Morirono pregando per gli altri: due sacerdoti cattolici martirizzati dai nazisti beatificati in Italia

Il ventenne padre Gibodo si confessò e celebrò una messa a Bovis, in Italia, la mattina del 19 settembre 1943. Ore dopo, si ritrovò a correre per aiutare gli orfani a fuggire nelle campagne dove i soldati tedeschi bruciarono 350 edifici nel territorio italiano paese di montagna a sud di Torino.
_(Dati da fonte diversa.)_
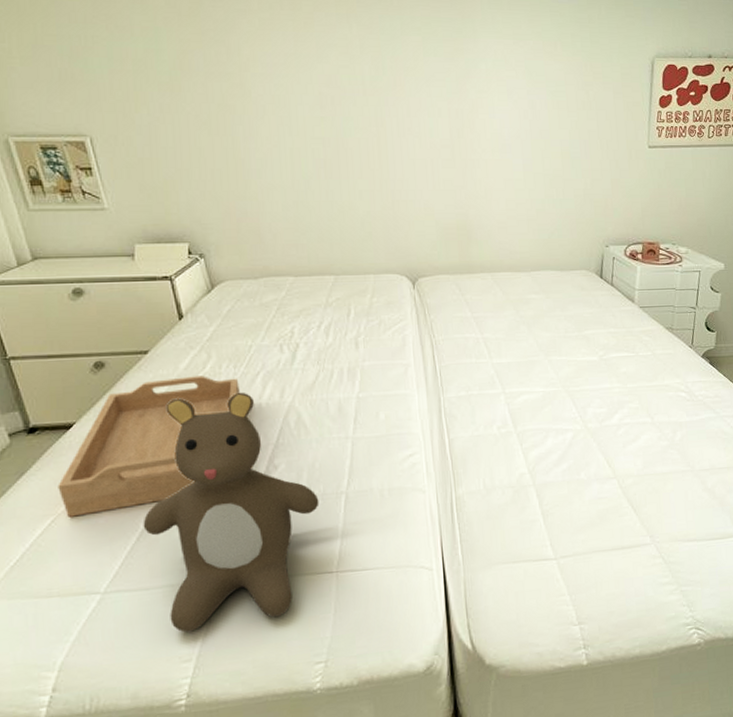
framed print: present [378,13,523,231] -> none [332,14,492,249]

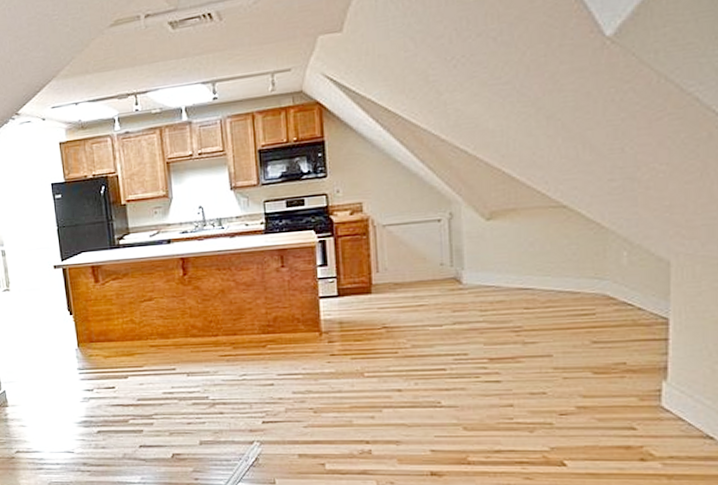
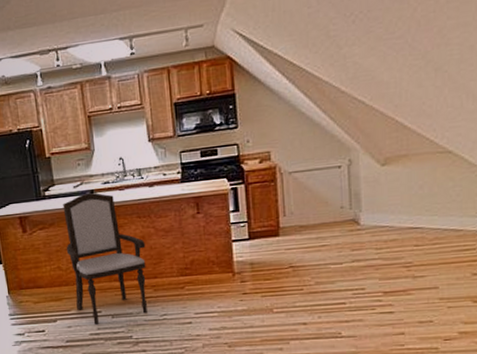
armchair: none [138,243,226,382] -> present [63,193,148,324]

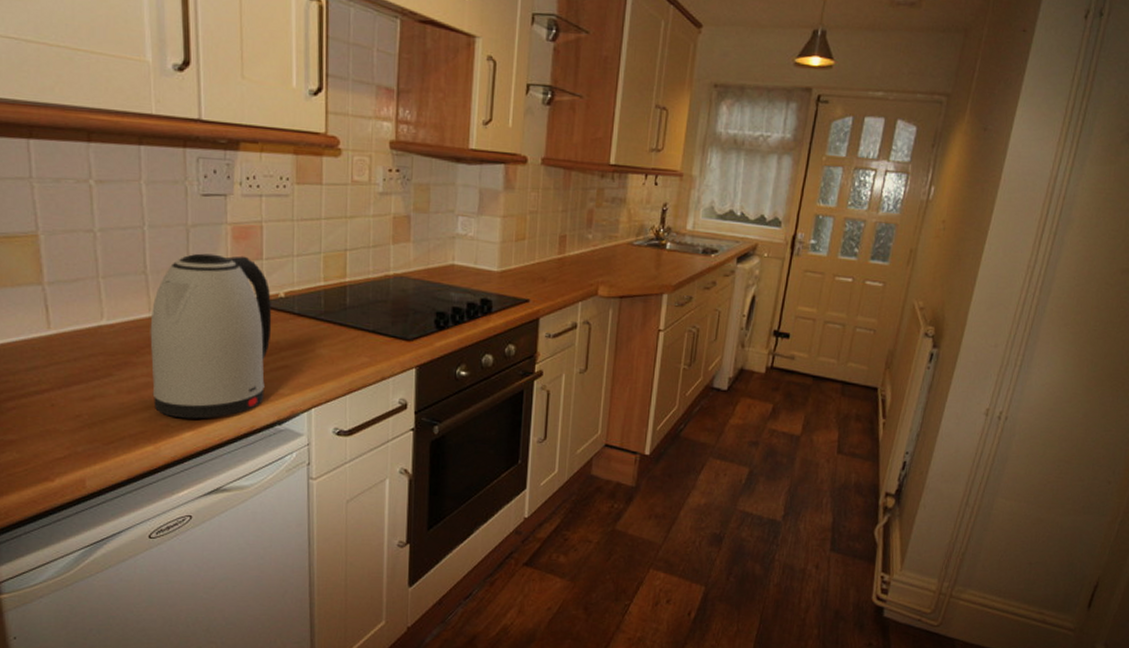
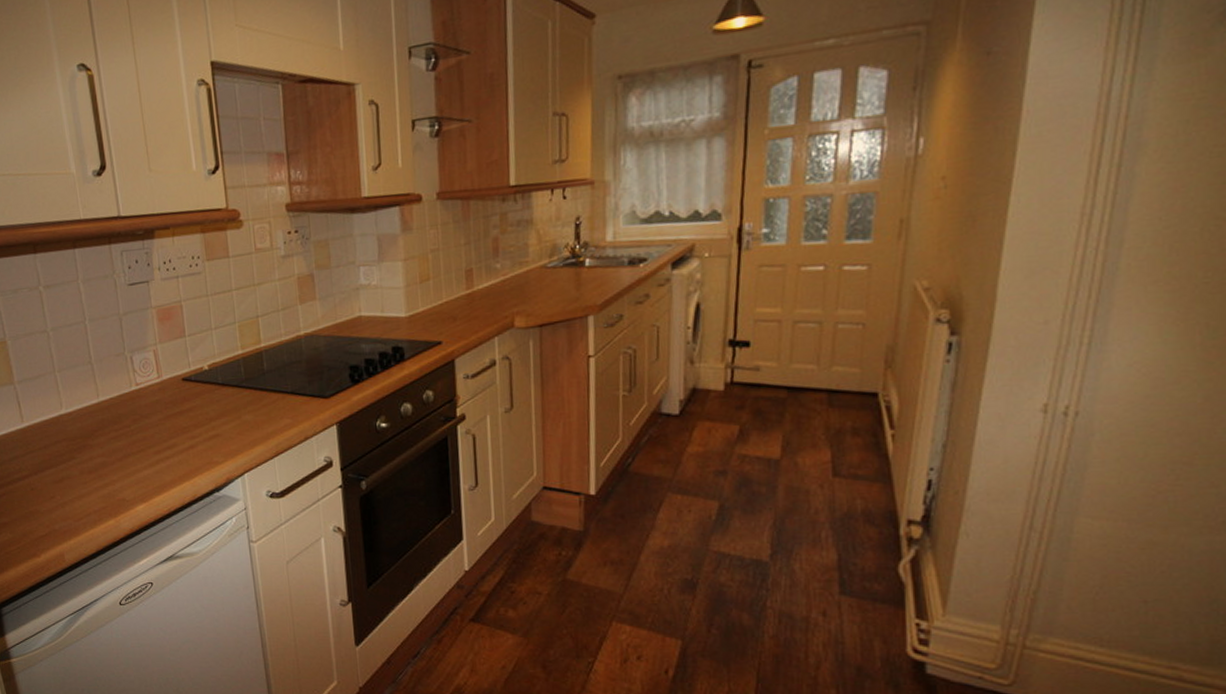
kettle: present [150,253,272,419] -> none [99,335,202,493]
Il giovane sacerdote è tornato in città per custodire l’Eucaristia, offrendo perdono a coloro che ha incontrato. Quando si è avvicinato a un uomo che è stato colpito alla nuca per risparmiarlo “sul punto di morire”, lo stesso sacerdote è stato colpito da un proiettile di una mitragliatrice. Un soldato ha calpestato il volto del sacerdote con la sua scarpa e lo ha accoltellato, uccidendolo solo tre mesi dopo l’ordinazione sacerdotale.
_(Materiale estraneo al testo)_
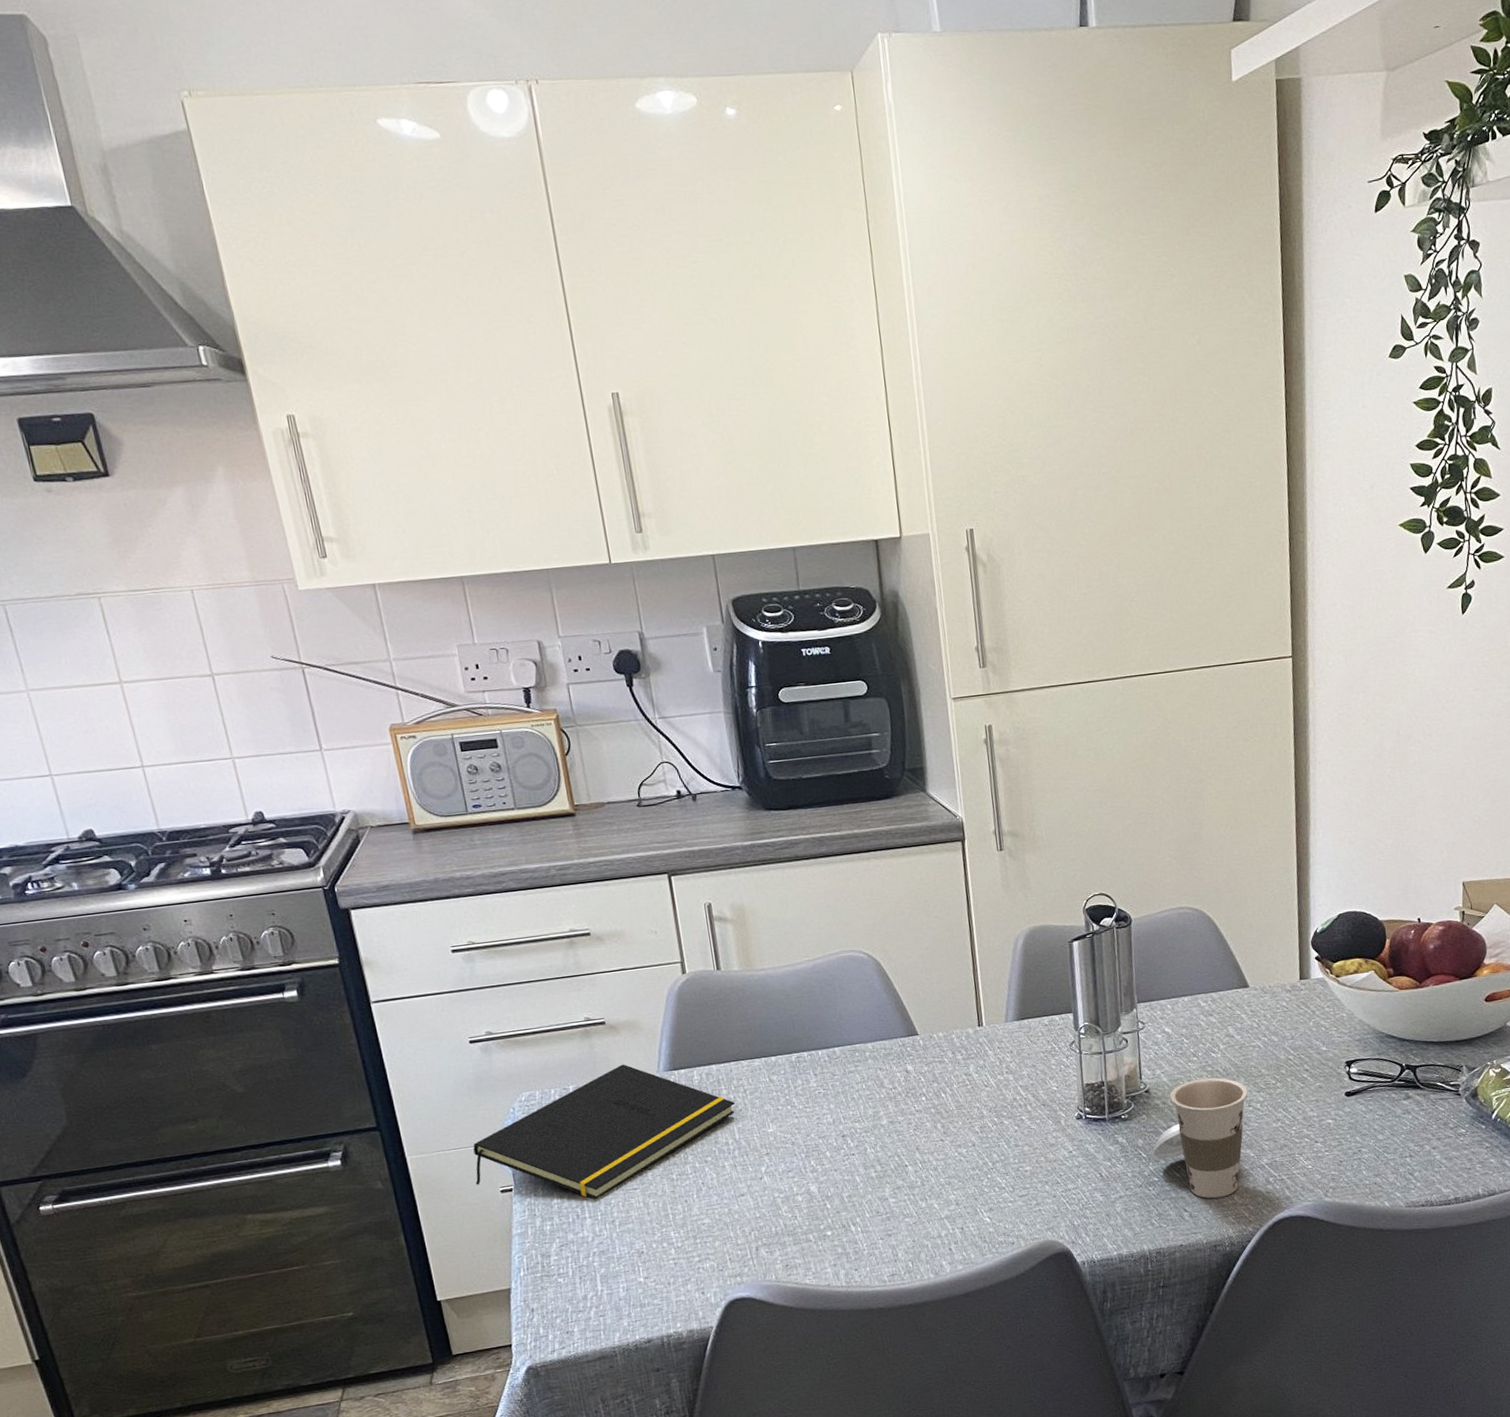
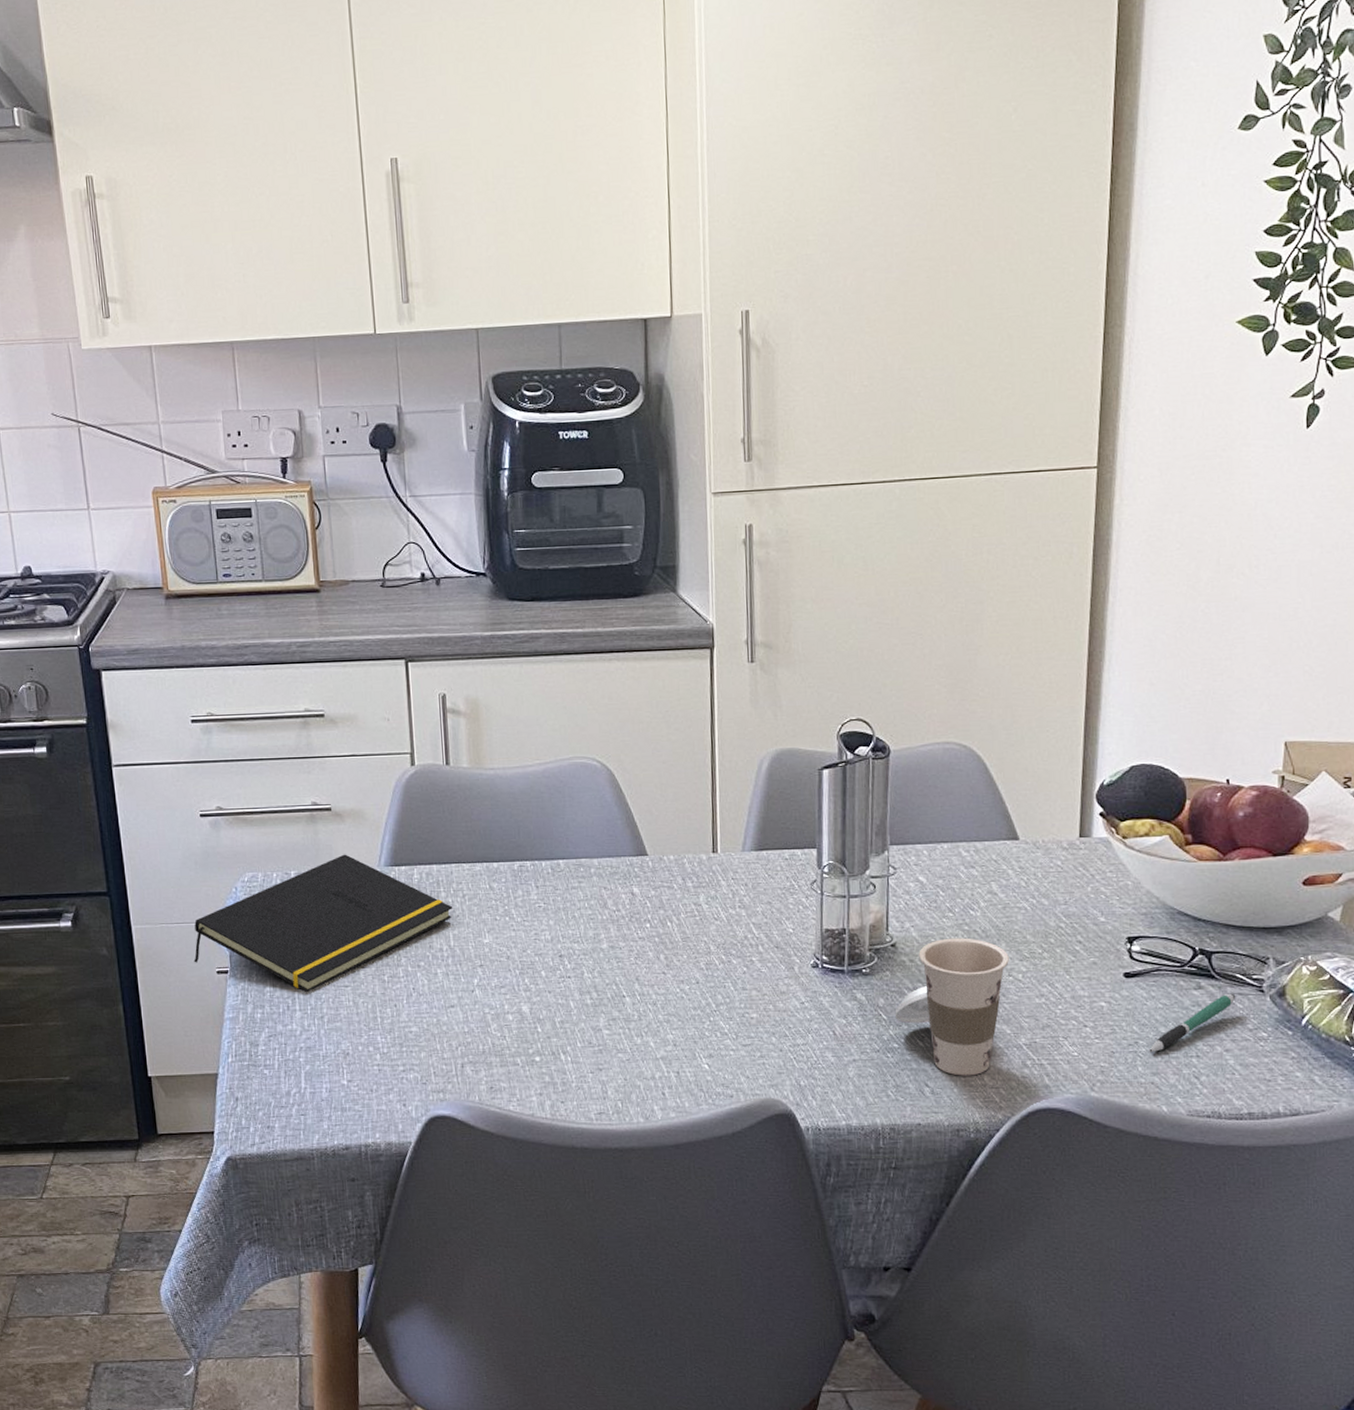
pen: none [1370,1099,1438,1157] -> present [1149,993,1236,1052]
La messa di beatificazione di padre Giuseppe Bernardi e padre Mario Gibodo presso la Madonna del Bosco a Bove, in Italia, il 16 ottobre 2022. Screenshot della diretta della Diocesi di Cuneo.

Giboudo è morto mentre prestava servizio come sacerdote, e io ho eseguito la supplica che ha sentito quando ha ricevuto la prima comunione e poi ha scritto quando era liceale: “Diventare prete, vivere da prete e morire da prete: questo è la sintesi di ‘delle più care speranze che ho per la mia vita’”.

Beato Giuseppe Bernardi

Dopo che l’Italia si arrese agli Alleati nel settembre 1943, due soldati tedeschi furono catturati quando scoppiarono scontri armati sui monti Boeuf tra soldati nazisti e un gruppo di partigiani italiani. Il maggiore tedesco Joseph Piper ha minacciato di distruggere Povis se i due soldati non fossero stati rilasciati.